Shoto détourne les yeux et ne réponds rien.

— Puisqu’on parle de votre corps et de votre visage… Je crois que je ne vous ai jamais demandé comment vous vous êtes fait cette marque sur le visage, Shoto. Est-ce que vous voulez-bien me le raconter ?

— C’est ma mère, elle a fait tomber la bouilloire sur moi par accident. Mon père l’a faite envoyer à l’hôpital ensuite.

— Pourquoi votre père l’a envoyé à l’hôpital si c’était un accident ?

— Je veux dire… elle l’a pas fait exprès, c’est la faute de mon père. Il lui faisait peur et elle était complètement déprimée.


Shoto avait sa petite main sur le chambranle de la porte, il écoutait sa mère parler à sa grand-mère au téléphone. Il entendit qu’elle pleurait et qu’elle ne voulait plus s’occuper de lui et de ses frères et soeur. Il entendit que « Surtout Shoto, il lui ressemble de plus en plus » Son regard de terreur, la bouilloire. Le petit cri qu’il n’a pas su étouffer. Les pas de son père dans le couloir. Sa mère qui s’agenouilla pour s’excuser, son père qui se mis en colère.


— À quoi vous avez pensé, juste-là ?

— Rien.

— Vous n’avez pas vu votre mère pendant combien de temps après cela ?

— Jusqu’à après le tournoi. J’ai raconté l’histoire de la bouilloire à Izuku, il s’en ai mêlé et j’ai promis à All Might que j’essayerais de régler mes problèmes de famille.

— Et comment était-ce de la revoir après tout ce temps ?

— C’était bien. Il était contente de me voir. Je lui ai demandé de me pardonner et elle a accepté.

— Vous pardonner ? Pourquoi ?

— Je ne faisais que pleurer dans ses bras quand j’étais petit, je ne l’aimais pas assez.

— Et elle, elle vous a demandé pardon ?

— Non et je ne vois pas pourquoi elle l’aurait fait. Je vous l’ai dit, c’est de la faute de mon père.

— Écoutez Shoto… je vais vous demander de considérer quelque chose, sans le rejeter immédiatement d’accord ? Tout à l’heure vous avez dit que vous vouliez vous voir entier, dans le miroir des communs non ? Mais vous ne m’avez pas dit ce que vous avez vu exactement. Est-ce qu’il est possible qu’à part cet épisode là en particulier, il y ait d’autres moments où votre mère ait pu vous faire du mal ?

Il croise les bras sur sa poitrine.

— Non. Je ne vois pas. Ma mère… ma mère me consolait quand mon père était trop dur avec moi. Elle me disait « Tu as de la chance toi, tu as un rêve, tu vas devenir un héros ».
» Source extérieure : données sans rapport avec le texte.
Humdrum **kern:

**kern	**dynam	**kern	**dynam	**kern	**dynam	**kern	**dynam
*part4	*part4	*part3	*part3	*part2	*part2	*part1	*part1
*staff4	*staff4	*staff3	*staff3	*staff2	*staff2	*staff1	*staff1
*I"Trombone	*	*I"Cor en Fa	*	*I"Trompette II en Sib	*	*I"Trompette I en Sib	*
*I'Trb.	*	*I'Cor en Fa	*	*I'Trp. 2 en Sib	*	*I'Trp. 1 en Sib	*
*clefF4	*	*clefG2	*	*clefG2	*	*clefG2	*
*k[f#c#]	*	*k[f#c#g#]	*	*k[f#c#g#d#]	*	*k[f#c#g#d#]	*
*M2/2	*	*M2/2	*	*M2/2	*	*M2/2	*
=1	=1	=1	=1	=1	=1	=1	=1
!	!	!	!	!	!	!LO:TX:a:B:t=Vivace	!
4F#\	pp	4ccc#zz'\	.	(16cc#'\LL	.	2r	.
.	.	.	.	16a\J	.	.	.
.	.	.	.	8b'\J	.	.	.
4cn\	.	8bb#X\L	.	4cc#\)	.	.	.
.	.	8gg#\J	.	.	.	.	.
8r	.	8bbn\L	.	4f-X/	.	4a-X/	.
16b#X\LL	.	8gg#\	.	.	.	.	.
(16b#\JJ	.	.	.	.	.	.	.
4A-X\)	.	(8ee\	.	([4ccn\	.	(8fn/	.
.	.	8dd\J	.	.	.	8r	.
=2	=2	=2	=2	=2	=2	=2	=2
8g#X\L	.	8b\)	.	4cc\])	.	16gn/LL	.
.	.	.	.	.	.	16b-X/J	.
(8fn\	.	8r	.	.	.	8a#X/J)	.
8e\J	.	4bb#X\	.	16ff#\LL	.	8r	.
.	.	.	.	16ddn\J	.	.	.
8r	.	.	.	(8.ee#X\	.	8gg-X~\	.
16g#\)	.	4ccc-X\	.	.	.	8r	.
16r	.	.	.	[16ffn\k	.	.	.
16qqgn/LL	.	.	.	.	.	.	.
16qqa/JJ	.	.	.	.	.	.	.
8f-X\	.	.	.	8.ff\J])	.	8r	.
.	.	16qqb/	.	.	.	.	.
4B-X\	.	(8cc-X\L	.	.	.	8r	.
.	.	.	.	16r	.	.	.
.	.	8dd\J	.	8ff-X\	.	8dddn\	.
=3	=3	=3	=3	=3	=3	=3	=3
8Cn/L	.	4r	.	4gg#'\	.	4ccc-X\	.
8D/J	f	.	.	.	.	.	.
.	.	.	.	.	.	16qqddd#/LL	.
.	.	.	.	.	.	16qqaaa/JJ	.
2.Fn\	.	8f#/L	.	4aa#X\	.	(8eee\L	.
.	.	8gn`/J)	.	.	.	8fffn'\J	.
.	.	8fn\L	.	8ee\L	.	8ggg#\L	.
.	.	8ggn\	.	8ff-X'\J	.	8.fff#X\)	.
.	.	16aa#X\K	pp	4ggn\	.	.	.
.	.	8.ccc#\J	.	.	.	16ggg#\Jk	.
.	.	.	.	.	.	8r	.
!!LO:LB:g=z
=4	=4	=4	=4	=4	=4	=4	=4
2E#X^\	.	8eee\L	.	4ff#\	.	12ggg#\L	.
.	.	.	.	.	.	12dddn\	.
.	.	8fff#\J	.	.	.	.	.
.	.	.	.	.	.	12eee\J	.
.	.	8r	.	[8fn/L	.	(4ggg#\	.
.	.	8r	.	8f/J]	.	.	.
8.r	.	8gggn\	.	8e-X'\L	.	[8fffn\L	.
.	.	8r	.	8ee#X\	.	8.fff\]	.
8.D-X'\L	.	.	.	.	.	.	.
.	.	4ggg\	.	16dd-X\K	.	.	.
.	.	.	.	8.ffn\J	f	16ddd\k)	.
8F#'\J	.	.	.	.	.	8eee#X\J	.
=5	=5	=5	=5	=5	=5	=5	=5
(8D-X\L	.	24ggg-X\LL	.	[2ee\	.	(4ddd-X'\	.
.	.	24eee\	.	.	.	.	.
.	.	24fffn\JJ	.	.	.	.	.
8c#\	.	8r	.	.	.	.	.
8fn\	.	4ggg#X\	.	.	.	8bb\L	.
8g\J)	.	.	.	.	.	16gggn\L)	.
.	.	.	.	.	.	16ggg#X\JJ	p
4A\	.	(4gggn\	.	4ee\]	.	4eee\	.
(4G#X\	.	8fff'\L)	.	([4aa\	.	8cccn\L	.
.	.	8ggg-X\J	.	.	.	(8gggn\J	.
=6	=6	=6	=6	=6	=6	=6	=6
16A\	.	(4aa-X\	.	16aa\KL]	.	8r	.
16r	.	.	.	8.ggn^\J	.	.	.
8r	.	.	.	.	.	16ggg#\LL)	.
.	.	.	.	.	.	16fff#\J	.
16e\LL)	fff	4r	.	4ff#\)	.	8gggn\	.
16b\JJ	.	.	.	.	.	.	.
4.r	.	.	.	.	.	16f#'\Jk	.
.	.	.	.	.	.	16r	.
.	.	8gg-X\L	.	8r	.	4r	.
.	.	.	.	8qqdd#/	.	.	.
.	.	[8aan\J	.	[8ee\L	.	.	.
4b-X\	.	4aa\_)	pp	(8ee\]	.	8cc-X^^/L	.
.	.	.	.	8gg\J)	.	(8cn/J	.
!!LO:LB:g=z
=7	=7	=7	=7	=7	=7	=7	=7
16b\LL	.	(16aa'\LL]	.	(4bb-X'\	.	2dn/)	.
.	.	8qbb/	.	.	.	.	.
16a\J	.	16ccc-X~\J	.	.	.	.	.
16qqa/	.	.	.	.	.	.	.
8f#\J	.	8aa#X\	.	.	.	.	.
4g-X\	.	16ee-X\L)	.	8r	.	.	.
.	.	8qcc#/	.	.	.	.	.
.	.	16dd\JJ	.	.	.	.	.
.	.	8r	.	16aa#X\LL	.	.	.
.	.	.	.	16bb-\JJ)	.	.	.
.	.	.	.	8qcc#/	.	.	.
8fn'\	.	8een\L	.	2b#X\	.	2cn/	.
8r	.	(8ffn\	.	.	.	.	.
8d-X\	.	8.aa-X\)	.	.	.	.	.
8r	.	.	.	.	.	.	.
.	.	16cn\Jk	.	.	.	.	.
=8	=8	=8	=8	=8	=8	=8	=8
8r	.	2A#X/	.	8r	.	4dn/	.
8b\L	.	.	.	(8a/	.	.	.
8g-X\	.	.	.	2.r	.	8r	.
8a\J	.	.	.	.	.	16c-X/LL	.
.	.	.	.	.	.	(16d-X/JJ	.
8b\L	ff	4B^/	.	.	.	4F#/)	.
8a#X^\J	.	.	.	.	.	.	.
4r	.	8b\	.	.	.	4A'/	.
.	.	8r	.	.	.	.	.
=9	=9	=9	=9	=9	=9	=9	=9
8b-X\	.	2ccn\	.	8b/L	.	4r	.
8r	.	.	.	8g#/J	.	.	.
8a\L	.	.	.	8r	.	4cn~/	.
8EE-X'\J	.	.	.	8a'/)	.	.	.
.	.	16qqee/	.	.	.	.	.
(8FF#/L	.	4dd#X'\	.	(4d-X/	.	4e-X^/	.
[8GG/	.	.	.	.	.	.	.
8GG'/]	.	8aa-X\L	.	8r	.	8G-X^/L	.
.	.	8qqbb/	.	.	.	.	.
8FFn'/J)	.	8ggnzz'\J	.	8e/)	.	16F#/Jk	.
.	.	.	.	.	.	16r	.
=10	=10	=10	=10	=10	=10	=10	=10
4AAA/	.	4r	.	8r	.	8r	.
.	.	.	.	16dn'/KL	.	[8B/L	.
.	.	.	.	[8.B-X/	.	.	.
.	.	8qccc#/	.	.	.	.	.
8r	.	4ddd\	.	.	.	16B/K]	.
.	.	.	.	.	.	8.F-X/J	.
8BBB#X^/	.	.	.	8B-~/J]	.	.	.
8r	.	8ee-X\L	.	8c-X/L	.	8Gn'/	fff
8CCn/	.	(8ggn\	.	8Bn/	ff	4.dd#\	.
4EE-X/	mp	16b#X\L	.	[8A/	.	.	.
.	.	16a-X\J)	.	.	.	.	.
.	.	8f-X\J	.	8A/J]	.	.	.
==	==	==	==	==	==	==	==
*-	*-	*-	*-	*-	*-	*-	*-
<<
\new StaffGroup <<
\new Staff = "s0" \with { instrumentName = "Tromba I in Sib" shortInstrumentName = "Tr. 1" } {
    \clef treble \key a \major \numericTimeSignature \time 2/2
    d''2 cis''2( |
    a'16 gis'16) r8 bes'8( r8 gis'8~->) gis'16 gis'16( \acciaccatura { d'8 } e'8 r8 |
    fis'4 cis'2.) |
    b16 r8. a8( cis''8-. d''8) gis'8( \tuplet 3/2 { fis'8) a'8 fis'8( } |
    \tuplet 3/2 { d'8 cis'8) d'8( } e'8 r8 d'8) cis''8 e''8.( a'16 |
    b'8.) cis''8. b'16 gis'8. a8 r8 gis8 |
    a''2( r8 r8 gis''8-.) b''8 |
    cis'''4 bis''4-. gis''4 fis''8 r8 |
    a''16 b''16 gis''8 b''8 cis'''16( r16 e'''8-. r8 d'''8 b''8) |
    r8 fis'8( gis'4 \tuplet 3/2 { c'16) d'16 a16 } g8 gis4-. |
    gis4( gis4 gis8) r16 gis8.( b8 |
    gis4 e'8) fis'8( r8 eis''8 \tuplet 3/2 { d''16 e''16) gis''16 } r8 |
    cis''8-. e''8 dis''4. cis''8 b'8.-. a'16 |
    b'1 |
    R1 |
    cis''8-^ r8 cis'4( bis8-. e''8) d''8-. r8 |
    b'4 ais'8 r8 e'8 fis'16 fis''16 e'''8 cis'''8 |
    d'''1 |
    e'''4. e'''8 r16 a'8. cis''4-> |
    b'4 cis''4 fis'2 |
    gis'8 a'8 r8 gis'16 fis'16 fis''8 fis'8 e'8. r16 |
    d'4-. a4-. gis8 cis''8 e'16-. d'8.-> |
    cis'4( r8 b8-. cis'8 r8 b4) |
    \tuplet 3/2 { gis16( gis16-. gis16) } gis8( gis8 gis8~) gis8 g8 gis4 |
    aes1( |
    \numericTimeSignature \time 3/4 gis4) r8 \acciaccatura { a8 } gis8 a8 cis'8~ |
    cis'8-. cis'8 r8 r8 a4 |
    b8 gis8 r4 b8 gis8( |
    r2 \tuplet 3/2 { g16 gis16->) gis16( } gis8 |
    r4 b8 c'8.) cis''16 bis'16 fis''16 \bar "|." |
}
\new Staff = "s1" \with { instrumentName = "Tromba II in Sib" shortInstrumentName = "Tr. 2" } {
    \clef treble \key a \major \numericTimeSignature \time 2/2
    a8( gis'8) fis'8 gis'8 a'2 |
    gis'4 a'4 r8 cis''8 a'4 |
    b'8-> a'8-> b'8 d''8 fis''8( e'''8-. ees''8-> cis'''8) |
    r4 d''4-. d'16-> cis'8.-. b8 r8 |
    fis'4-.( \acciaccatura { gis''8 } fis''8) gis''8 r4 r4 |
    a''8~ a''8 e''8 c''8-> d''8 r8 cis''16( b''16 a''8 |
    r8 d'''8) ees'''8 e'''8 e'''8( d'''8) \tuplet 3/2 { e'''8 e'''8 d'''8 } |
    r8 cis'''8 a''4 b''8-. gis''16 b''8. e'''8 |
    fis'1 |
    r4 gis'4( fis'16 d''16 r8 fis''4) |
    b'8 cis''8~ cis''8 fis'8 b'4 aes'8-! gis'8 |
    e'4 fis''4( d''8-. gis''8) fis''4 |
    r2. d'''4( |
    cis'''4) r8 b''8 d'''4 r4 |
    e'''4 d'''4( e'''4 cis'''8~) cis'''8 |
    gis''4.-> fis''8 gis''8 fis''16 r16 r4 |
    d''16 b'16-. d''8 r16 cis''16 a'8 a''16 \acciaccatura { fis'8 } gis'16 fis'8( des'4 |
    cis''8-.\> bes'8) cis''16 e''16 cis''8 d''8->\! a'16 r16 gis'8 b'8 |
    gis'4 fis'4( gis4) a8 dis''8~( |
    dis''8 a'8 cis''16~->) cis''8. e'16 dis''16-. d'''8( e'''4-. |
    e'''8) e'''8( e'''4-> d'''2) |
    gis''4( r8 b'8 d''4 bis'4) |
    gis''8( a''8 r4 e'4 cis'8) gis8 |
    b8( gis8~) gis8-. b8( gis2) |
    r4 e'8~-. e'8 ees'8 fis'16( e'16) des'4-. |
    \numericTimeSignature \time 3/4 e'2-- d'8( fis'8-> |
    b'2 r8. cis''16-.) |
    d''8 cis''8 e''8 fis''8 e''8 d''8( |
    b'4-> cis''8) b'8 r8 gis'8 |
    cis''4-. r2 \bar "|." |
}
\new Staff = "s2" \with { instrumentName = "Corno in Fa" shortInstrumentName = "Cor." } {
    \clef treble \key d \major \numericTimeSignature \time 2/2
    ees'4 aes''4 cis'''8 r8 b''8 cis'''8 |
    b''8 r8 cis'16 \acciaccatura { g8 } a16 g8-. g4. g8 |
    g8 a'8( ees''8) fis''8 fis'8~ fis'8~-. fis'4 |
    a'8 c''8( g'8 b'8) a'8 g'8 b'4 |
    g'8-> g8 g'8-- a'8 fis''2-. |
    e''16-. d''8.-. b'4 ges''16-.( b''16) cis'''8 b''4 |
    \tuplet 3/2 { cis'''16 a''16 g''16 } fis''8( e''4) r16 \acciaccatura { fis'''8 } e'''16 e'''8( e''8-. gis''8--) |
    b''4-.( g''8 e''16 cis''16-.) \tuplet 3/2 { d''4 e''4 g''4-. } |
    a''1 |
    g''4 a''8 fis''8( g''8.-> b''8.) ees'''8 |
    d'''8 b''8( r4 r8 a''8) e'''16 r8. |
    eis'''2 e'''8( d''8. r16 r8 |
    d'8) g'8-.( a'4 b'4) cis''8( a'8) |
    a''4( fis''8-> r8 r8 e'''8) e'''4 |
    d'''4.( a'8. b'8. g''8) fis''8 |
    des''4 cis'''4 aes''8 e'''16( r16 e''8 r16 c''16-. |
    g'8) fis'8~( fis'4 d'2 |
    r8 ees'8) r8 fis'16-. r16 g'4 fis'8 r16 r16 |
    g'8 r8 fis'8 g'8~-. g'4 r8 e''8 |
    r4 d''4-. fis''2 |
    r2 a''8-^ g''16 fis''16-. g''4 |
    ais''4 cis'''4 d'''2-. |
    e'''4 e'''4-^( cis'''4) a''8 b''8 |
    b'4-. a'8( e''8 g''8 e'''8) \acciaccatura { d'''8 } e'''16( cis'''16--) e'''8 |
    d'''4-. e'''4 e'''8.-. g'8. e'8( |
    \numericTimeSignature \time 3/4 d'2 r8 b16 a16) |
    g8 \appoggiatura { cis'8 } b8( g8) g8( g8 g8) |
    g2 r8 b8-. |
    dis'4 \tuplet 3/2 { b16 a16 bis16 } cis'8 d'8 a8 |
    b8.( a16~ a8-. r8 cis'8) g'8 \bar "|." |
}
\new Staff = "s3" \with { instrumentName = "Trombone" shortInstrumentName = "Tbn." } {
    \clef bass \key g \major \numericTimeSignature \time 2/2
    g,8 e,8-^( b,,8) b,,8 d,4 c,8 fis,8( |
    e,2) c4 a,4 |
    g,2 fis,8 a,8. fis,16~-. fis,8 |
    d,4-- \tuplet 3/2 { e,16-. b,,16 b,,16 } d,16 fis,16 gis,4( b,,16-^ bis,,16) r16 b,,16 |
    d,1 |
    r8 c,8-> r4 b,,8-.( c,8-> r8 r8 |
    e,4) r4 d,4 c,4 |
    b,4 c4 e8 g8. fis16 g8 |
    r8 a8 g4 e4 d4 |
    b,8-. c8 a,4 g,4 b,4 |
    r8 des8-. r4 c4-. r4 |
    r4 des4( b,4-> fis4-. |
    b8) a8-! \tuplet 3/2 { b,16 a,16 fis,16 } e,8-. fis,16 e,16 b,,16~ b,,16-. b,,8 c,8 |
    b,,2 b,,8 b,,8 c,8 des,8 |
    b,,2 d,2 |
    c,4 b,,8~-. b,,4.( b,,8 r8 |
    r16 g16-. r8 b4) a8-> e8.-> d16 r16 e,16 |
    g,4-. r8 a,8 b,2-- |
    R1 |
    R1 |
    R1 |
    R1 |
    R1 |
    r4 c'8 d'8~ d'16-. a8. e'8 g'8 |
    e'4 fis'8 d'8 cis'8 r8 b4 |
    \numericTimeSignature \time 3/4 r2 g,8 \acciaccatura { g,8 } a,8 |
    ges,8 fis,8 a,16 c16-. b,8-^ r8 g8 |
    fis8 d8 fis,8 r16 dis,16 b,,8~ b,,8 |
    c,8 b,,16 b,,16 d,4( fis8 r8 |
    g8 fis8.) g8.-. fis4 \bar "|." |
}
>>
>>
— « Tu as de la chance toi »

— Oui et elle avait raison ! Elle, elle n’avait pas d’autre avenir avant que de croupir dans cette maison avec mon père à raser les murs. Oui par rapport à elle j’ai eu de la chance jusque-là. Je ne vois pas où vous voulez en venir.

— Ne vous inquiétez pas… nous aurons peut-être l’occasion d’en reparler la prochaine fois.

— Oui c’est l’heure pour moi de partir.